▸ Work task
From top to bottom, return the listing exactly as it appears, omitting its images.

+ + + + +

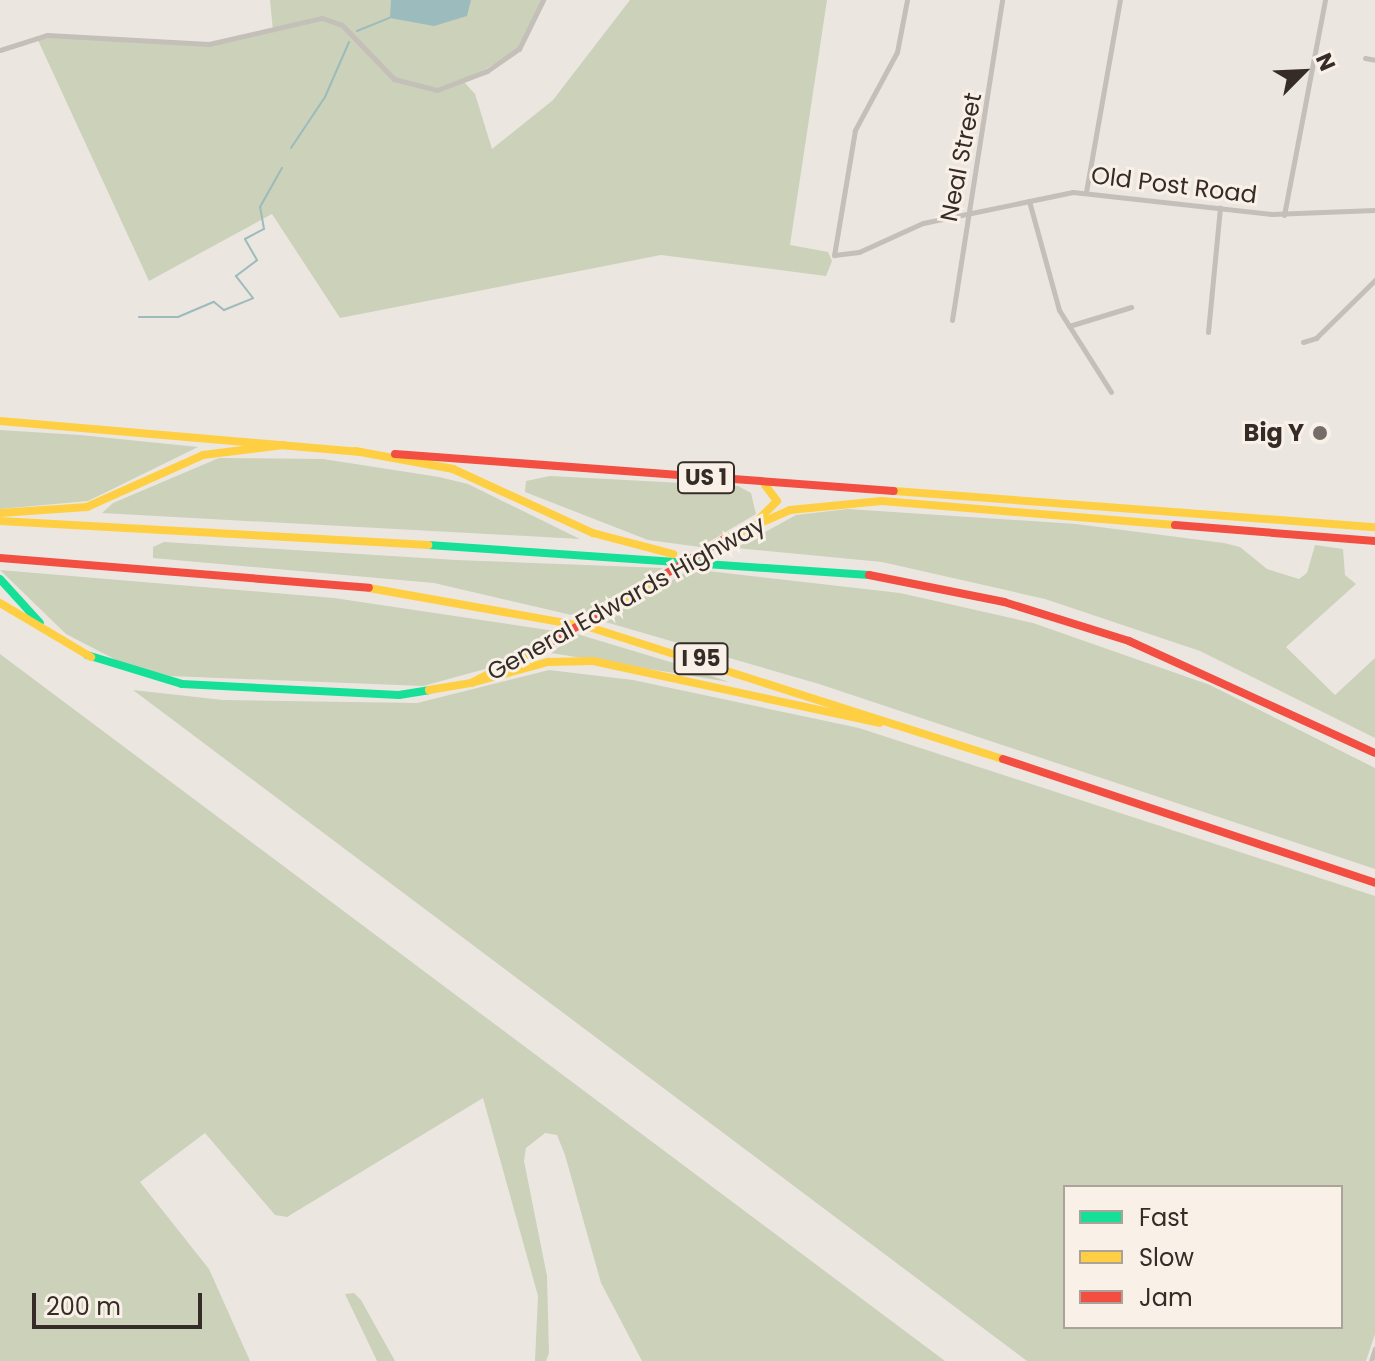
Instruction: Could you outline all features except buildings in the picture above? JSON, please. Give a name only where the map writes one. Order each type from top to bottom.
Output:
[{"type":"main road","name":"General Edwards Highway","points":[[0,421],[757,482],[1375,527]]},
{"type":"main road","points":[[0,513],[87,507],[207,453],[283,445]]},
{"type":"main road","points":[[355,451],[458,471],[593,533],[694,560]]},
{"type":"main road","points":[[742,530],[777,501],[772,488],[757,482]]},
{"type":"main road","name":"General Edwards Highway","points":[[2,582],[39,622],[91,657],[140,676],[202,686],[399,695],[471,683],[551,642],[742,530],[790,510],[841,501],[1375,541]]},
{"type":"main road","points":[[0,521],[694,560],[883,577],[1024,608],[1181,661],[1375,753]]},
{"type":"main road","name":"I 95","points":[[0,558],[328,582],[503,609],[674,651],[1375,883]]},
{"type":"main road","points":[[0,603],[91,657]]},
{"type":"main road","points":[[471,683],[548,662],[593,661],[913,728]]},
{"type":"street","points":[[0,50],[47,35],[209,44],[322,18],[342,25],[405,85],[437,90],[475,77],[527,40],[543,0]]},
{"type":"street","name":"Old Post Road","points":[[907,0],[897,52],[855,130],[834,255],[859,252],[914,226],[1086,192],[1284,215],[1375,210]]},
{"type":"street","name":"Neal Street","points":[[952,320],[1002,0]]},
{"type":"street","points":[[1086,192],[1120,0]]},
{"type":"street","points":[[1284,215],[1325,0]]},
{"type":"street","points":[[1365,58],[1375,60]]},
{"type":"street","points":[[1029,201],[1069,326],[1111,392]]},
{"type":"street","points":[[1208,332],[1220,208]]},
{"type":"street","points":[[1303,342],[1316,338],[1375,280]]},
{"type":"street","points":[[1069,326],[1131,307]]},
{"type":"street","points":[[1371,1361],[1375,1349]]},
{"type":"green space","points":[[270,0],[543,0],[519,49],[464,82],[475,94],[492,149],[553,100],[630,0],[827,0],[790,245],[828,252],[832,261],[826,276],[661,255],[340,318],[272,214],[149,281],[36,36],[208,44],[273,31]]},
{"type":"green space","points":[[0,430],[198,447],[88,501],[0,509]]},
{"type":"green space","points":[[219,458],[323,459],[439,477],[468,484],[580,539],[102,513],[113,503]]},
{"type":"green space","points":[[550,476],[738,486],[751,493],[756,514],[700,547],[648,540],[525,492],[526,481]]},
{"type":"green space","points":[[848,509],[1076,524],[1224,543],[1240,547],[1267,569],[1299,579],[1307,573],[1315,545],[1343,549],[1345,575],[1356,584],[1286,647],[1335,695],[1375,658],[1375,738],[1200,651],[1045,599],[882,562],[736,548],[796,515]]},
{"type":"green space","points":[[164,542],[456,560],[663,568],[580,617],[434,583],[153,558],[153,547]]},
{"type":"green space","points":[[691,569],[900,593],[1033,623],[1210,685],[1375,768],[1375,869],[819,684],[602,621]]},
{"type":"green space","points":[[0,570],[334,598],[555,631],[496,666],[423,686],[170,676],[122,663],[66,634]]},
{"type":"green space","points":[[577,634],[677,664],[729,682],[551,653]]},
{"type":"green space","points":[[0,654],[945,1361],[642,1361],[601,1283],[557,1135],[545,1133],[526,1148],[524,1161],[547,1276],[549,1353],[546,1361],[535,1361],[538,1296],[483,1098],[287,1217],[275,1215],[205,1133],[140,1182],[209,1269],[250,1361],[0,1361]]},
{"type":"green space","points":[[549,670],[633,680],[859,728],[1375,896],[1375,1334],[1366,1361],[1027,1361],[133,690],[223,700],[417,703]]},
{"type":"green space","points":[[354,1293],[395,1361],[377,1361],[345,1294]]},
{"type":"water","points":[[391,0],[471,0],[467,16],[434,26],[390,18]]},
{"type":"waterway","points":[[357,31],[389,18]]},
{"type":"waterway","points":[[291,148],[325,97],[349,42]]},
{"type":"waterway","points":[[139,317],[178,317],[214,302],[224,310],[253,298],[236,276],[257,260],[245,239],[264,229],[260,207],[282,168]]},
{"type":"traffic: fast","points":[[428,545],[869,575]]},
{"type":"traffic: fast","points":[[0,579],[40,623]]},
{"type":"traffic: fast","points":[[87,655],[182,684],[399,695],[429,690]]},
{"type":"traffic: slow","points":[[0,421],[361,452]]},
{"type":"traffic: slow","points":[[0,513],[87,507],[203,455],[283,445]]},
{"type":"traffic: slow","points":[[355,451],[453,469],[593,533],[673,554]]},
{"type":"traffic: slow","points":[[760,518],[777,501],[765,485]]},
{"type":"traffic: slow","points":[[894,491],[1375,527]]},
{"type":"traffic: slow","points":[[724,539],[790,510],[882,501],[1175,525]]},
{"type":"traffic: slow","points":[[0,521],[428,545]]},
{"type":"traffic: slow","points":[[608,608],[652,582]]},
{"type":"traffic: slow","points":[[369,588],[589,627],[1003,759]]},
{"type":"traffic: slow","points":[[0,603],[91,657]]},
{"type":"traffic: slow","points":[[429,690],[471,683],[551,642]]},
{"type":"traffic: slow","points":[[471,683],[548,662],[593,661],[879,723]]},
{"type":"traffic: jam","points":[[395,454],[894,491]]},
{"type":"traffic: jam","points":[[1175,525],[1375,541]]},
{"type":"traffic: jam","points":[[652,582],[724,539]]},
{"type":"traffic: jam","points":[[0,558],[369,588]]},
{"type":"traffic: jam","points":[[869,575],[1004,602],[1129,641],[1375,753]]},
{"type":"traffic: jam","points":[[551,642],[608,608]]},
{"type":"traffic: jam","points":[[1003,759],[1375,883]]},
{"type":"place","name":"Big Y","points":[[1320,433]]}]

+ + + + +

▸ Written response
Instruction: Could you outline all features except buildings in the picture above? JSON, please. Give a name only where the map writes one. Order each type from top to bottom.
Output:
[{"type":"main road","name":"General Edwards Highway","points":[[0,421],[757,482],[1375,527]]},
{"type":"main road","points":[[0,513],[87,507],[207,453],[283,445]]},
{"type":"main road","points":[[355,451],[458,471],[593,533],[694,560]]},
{"type":"main road","points":[[742,530],[777,501],[772,488],[757,482]]},
{"type":"main road","name":"General Edwards Highway","points":[[2,582],[39,622],[91,657],[140,676],[202,686],[399,695],[471,683],[551,642],[742,530],[790,510],[841,501],[1375,541]]},
{"type":"main road","points":[[0,521],[694,560],[883,577],[1024,608],[1181,661],[1375,753]]},
{"type":"main road","name":"I 95","points":[[0,558],[328,582],[503,609],[674,651],[1375,883]]},
{"type":"main road","points":[[0,603],[91,657]]},
{"type":"main road","points":[[471,683],[548,662],[593,661],[913,728]]},
{"type":"street","points":[[0,50],[47,35],[209,44],[322,18],[342,25],[405,85],[437,90],[475,77],[527,40],[543,0]]},
{"type":"street","name":"Old Post Road","points":[[907,0],[897,52],[855,130],[834,255],[859,252],[914,226],[1086,192],[1284,215],[1375,210]]},
{"type":"street","name":"Neal Street","points":[[952,320],[1002,0]]},
{"type":"street","points":[[1086,192],[1120,0]]},
{"type":"street","points":[[1284,215],[1325,0]]},
{"type":"street","points":[[1365,58],[1375,60]]},
{"type":"street","points":[[1029,201],[1069,326],[1111,392]]},
{"type":"street","points":[[1208,332],[1220,208]]},
{"type":"street","points":[[1303,342],[1316,338],[1375,280]]},
{"type":"street","points":[[1069,326],[1131,307]]},
{"type":"street","points":[[1371,1361],[1375,1349]]},
{"type":"green space","points":[[270,0],[543,0],[519,49],[464,82],[475,94],[492,149],[553,100],[630,0],[827,0],[790,245],[828,252],[832,261],[826,276],[661,255],[340,318],[272,214],[149,281],[36,36],[208,44],[273,31]]},
{"type":"green space","points":[[0,430],[198,447],[88,501],[0,509]]},
{"type":"green space","points":[[219,458],[323,459],[439,477],[468,484],[580,539],[102,513],[113,503]]},
{"type":"green space","points":[[550,476],[738,486],[751,493],[756,514],[700,547],[648,540],[525,492],[526,481]]},
{"type":"green space","points":[[848,509],[1076,524],[1224,543],[1240,547],[1267,569],[1299,579],[1307,573],[1315,545],[1343,549],[1345,575],[1356,584],[1286,647],[1335,695],[1375,658],[1375,738],[1200,651],[1045,599],[882,562],[736,548],[796,515]]},
{"type":"green space","points":[[164,542],[456,560],[663,568],[580,617],[434,583],[153,558],[153,547]]},
{"type":"green space","points":[[691,569],[900,593],[1033,623],[1210,685],[1375,768],[1375,869],[819,684],[602,621]]},
{"type":"green space","points":[[0,570],[334,598],[555,631],[496,666],[423,686],[170,676],[122,663],[66,634]]},
{"type":"green space","points":[[577,634],[677,664],[729,682],[551,653]]},
{"type":"green space","points":[[0,654],[945,1361],[642,1361],[601,1283],[557,1135],[545,1133],[526,1148],[524,1161],[547,1276],[549,1353],[546,1361],[535,1361],[538,1296],[483,1098],[287,1217],[275,1215],[205,1133],[140,1182],[209,1269],[250,1361],[0,1361]]},
{"type":"green space","points":[[549,670],[633,680],[859,728],[1375,896],[1375,1334],[1366,1361],[1027,1361],[133,690],[223,700],[417,703]]},
{"type":"green space","points":[[354,1293],[395,1361],[377,1361],[345,1294]]},
{"type":"water","points":[[391,0],[471,0],[467,16],[434,26],[390,18]]},
{"type":"waterway","points":[[357,31],[389,18]]},
{"type":"waterway","points":[[291,148],[325,97],[349,42]]},
{"type":"waterway","points":[[139,317],[178,317],[214,302],[224,310],[253,298],[236,276],[257,260],[245,239],[264,229],[260,207],[282,168]]},
{"type":"traffic: fast","points":[[428,545],[869,575]]},
{"type":"traffic: fast","points":[[0,579],[40,623]]},
{"type":"traffic: fast","points":[[87,655],[182,684],[399,695],[429,690]]},
{"type":"traffic: slow","points":[[0,421],[361,452]]},
{"type":"traffic: slow","points":[[0,513],[87,507],[203,455],[283,445]]},
{"type":"traffic: slow","points":[[355,451],[453,469],[593,533],[673,554]]},
{"type":"traffic: slow","points":[[760,518],[777,501],[765,485]]},
{"type":"traffic: slow","points":[[894,491],[1375,527]]},
{"type":"traffic: slow","points":[[724,539],[790,510],[882,501],[1175,525]]},
{"type":"traffic: slow","points":[[0,521],[428,545]]},
{"type":"traffic: slow","points":[[608,608],[652,582]]},
{"type":"traffic: slow","points":[[369,588],[589,627],[1003,759]]},
{"type":"traffic: slow","points":[[0,603],[91,657]]},
{"type":"traffic: slow","points":[[429,690],[471,683],[551,642]]},
{"type":"traffic: slow","points":[[471,683],[548,662],[593,661],[879,723]]},
{"type":"traffic: jam","points":[[395,454],[894,491]]},
{"type":"traffic: jam","points":[[1175,525],[1375,541]]},
{"type":"traffic: jam","points":[[652,582],[724,539]]},
{"type":"traffic: jam","points":[[0,558],[369,588]]},
{"type":"traffic: jam","points":[[869,575],[1004,602],[1129,641],[1375,753]]},
{"type":"traffic: jam","points":[[551,642],[608,608]]},
{"type":"traffic: jam","points":[[1003,759],[1375,883]]},
{"type":"place","name":"Big Y","points":[[1320,433]]}]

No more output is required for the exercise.